Standard mlflow does not have any authentication for the web-interface. This project adds basic HTTP authentication with a single username, password to the web interface. And packages this up in a easy-to-install Docker image.
Primarily for use on Heroku with using Google Cloud Storage as the artifact store, and Heroku Postgres as the tracking store. It should be easy to make work on other Docker providers, with other supported mlflow backends for artifacts and database. Pull requests are welcome to fix any compatibility issues.
This will provision an Heroku app, and a Postgres add-on for persisting metrics etc.
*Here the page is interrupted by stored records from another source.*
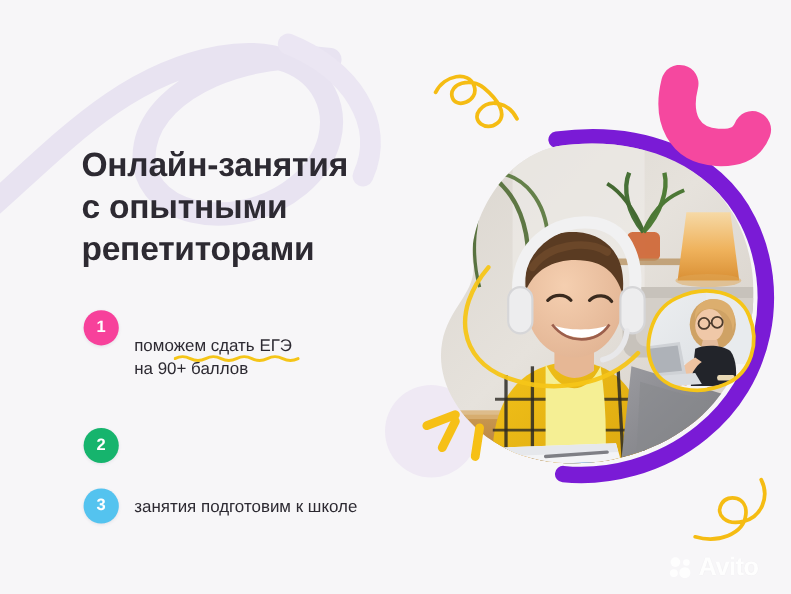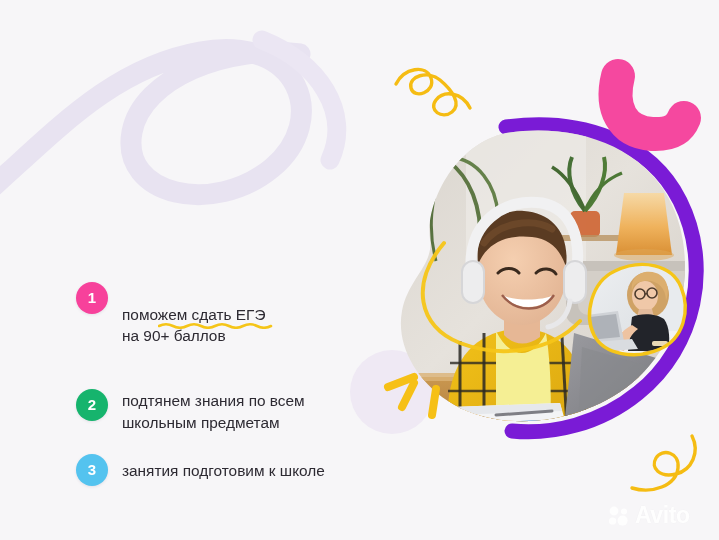"Онлайн-занятия" h1.headline { html: none -> <h1>Онлайн-занятия с опытными репетиторами</h1> }
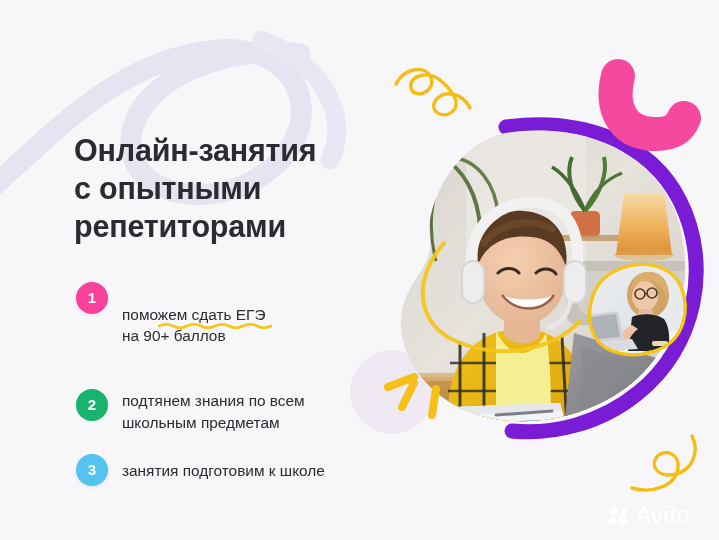"подтянем знания по всем" span.benefit-text { html: <span>подтянем знания по всем школьным предметам</span> -> none }
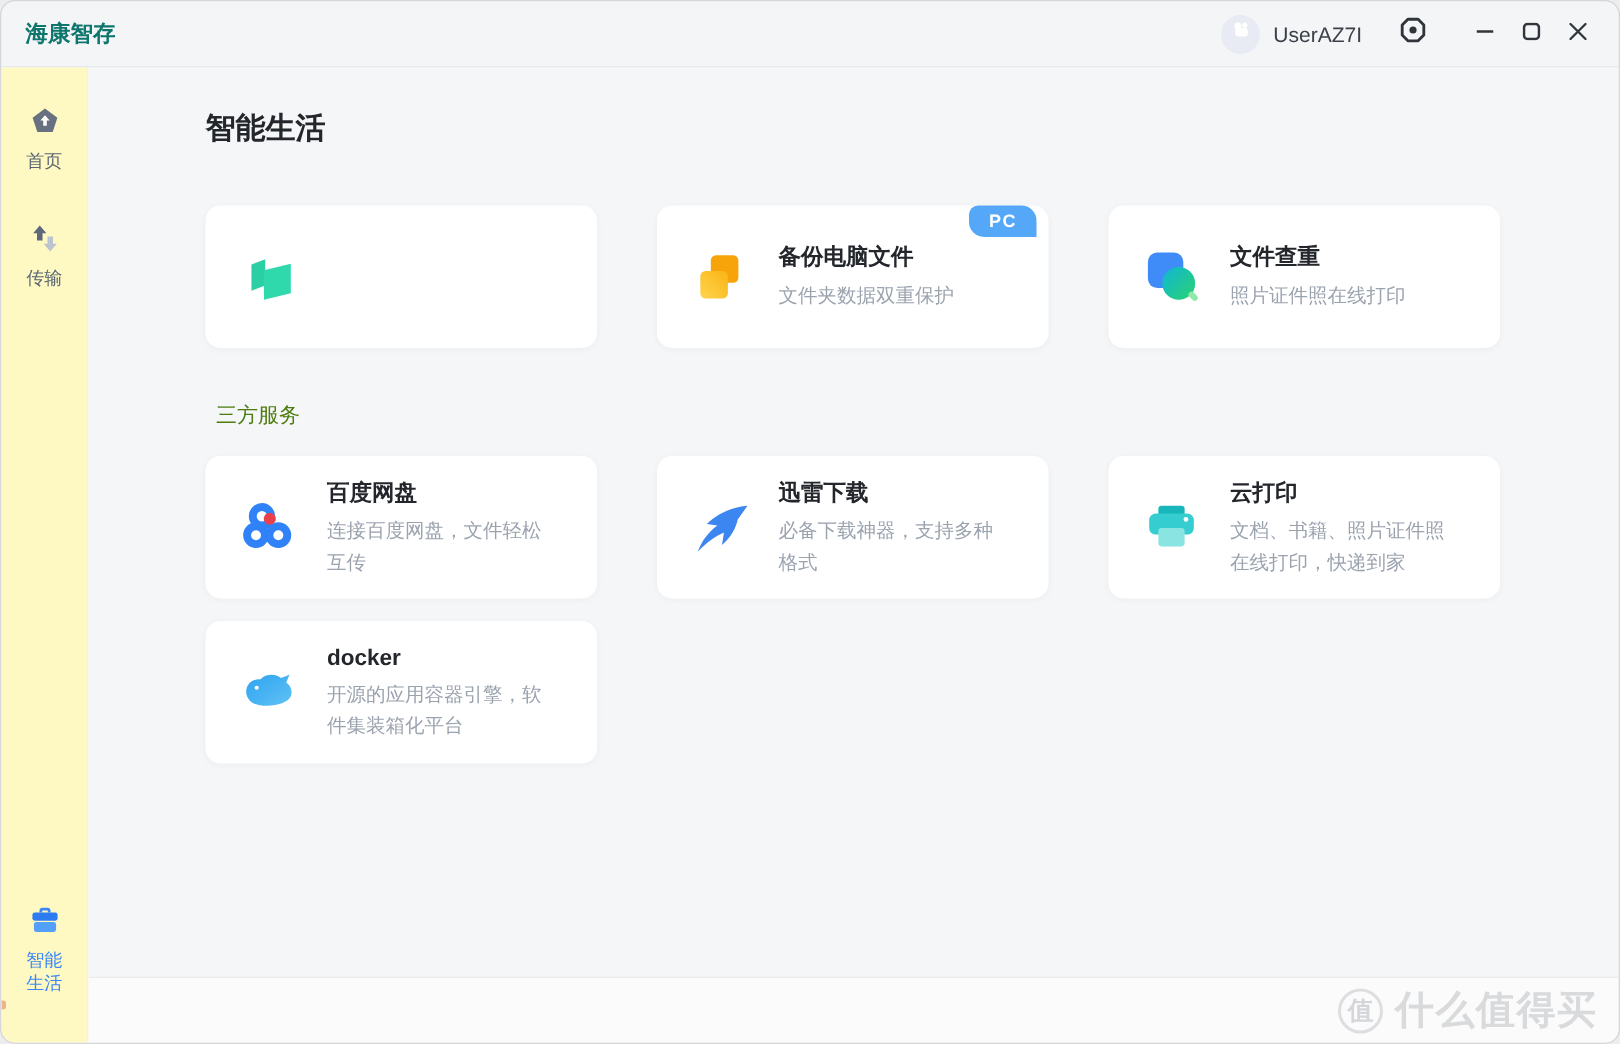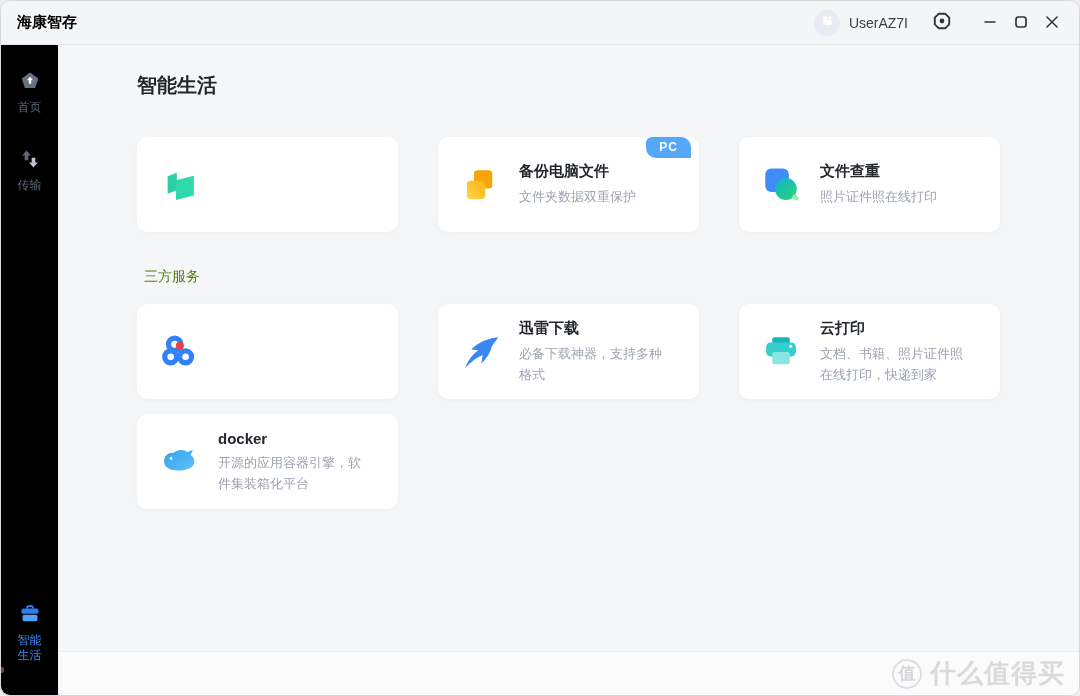"海康智存" .app-title { color: #000000 -> #0f766e }
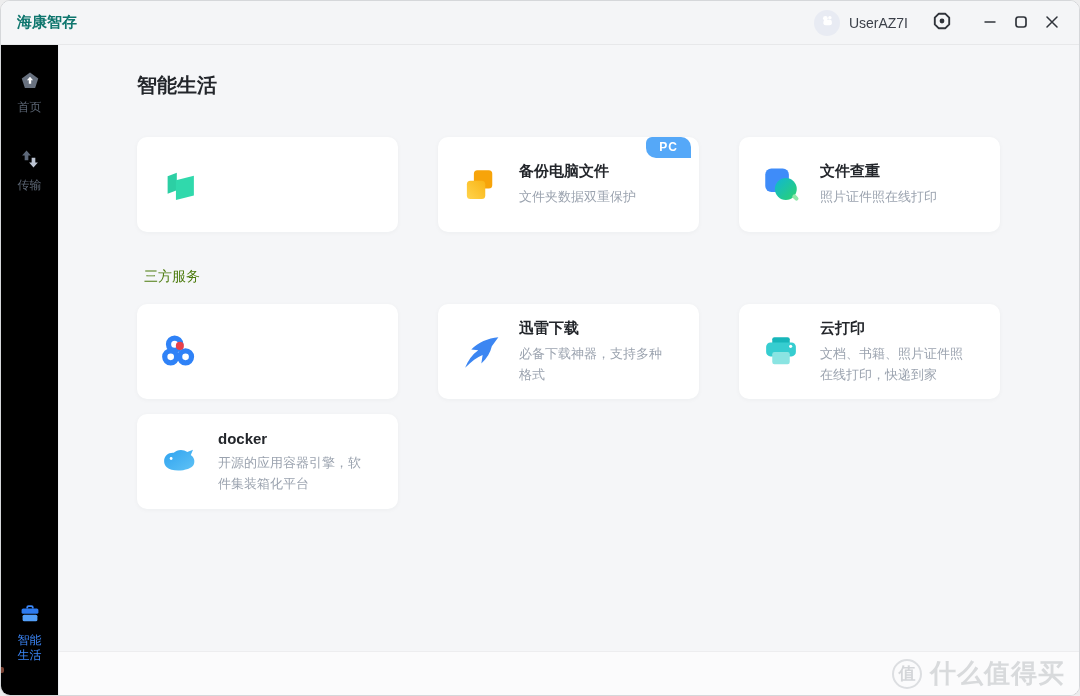"首页" .sidebar { background: #000000 -> #fef9c3 }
Artifact store needs to be configured separately, see below.
Assuming that you have mlflow tracking integration set up already.
Configure the client
export MLFLOW_TRACKING_URI=https://my-mlflow-instance.herokuapp.com export MLFLOW_TRACKING_USERNAME=user export MLFLOW_TRACKING_PASSWORD=user
Create a new experiment
mlflow experiments create -n test6 export MLFLOW_EXPERIMENT_NAME=test6
Open the web browser at your newly deployed Heroku app. You should now have runs tracked with metrics being logged.
Using Google Cloud Storage.
Create a new or find an existing Google Cloud Storage bucket.
Create a Service Account for API credentials. Download the credentials JSON file.
Add the Service Account to Permissions on the bucket. It needs to have the following roles:
Storage Legacy Bucket Writer Legacy Bucket Reader Legacy Object Reader
Add the config to the backend on Heroku
heroku config:set ARTIFACT_URL=gs://MY-BUCKET/SOME/FOLDER heroku config:set GOOGLE_APPLICATION_CREDENTIALS_JSON="`cat serviceaccount-fa31bc1bbb1d.json`"
Configure the mlflow client
Note that artifact URL is per experiment, so after this you'd need to create a new experiment to have it go to your GCS bucket.
Clone this git repo
git clone https://github.com/soundsensing/mlflow-easyauth.git cd mlflow-easyauth.git
Build the image
docker build -t my-mlflow-easyauth:latest .
Create a .env file with settings
cat <<EOT >> settings.env MLFLOW_TRACKING_USERNAME=user MLFLOW_TRACKING_PASSWORD=pass GOOGLE_APPLICATION_CREDENTIALS_JSON=None ARTIFACT_URL=mlruns DATABASE_URL=mlruns EOT "
docker run -it -p 8001:6000 --env-file=settings.env my-mlflow-easyauth:latest
This command re-runs all the steps needed to build and run a new version
docker build -t mlflow-easytracking:latest . && docker run -it -p 8001:80 --env-file=`pwd`/dev.env mlflow-easytracking:latest bash /app/entry-point.sh
If you are using Heroku Free dynos, they will go to sleep after inactivity, and then wake up again. Thus when the mlflow client connects the app may be sleeping, causing a the communication timeout and failing the ML pipeline. If using this in automated workflows, it may be smart to wakeup the server a bit in advance by making an HTTP request to it. For example before installing dependencies of the project, etc.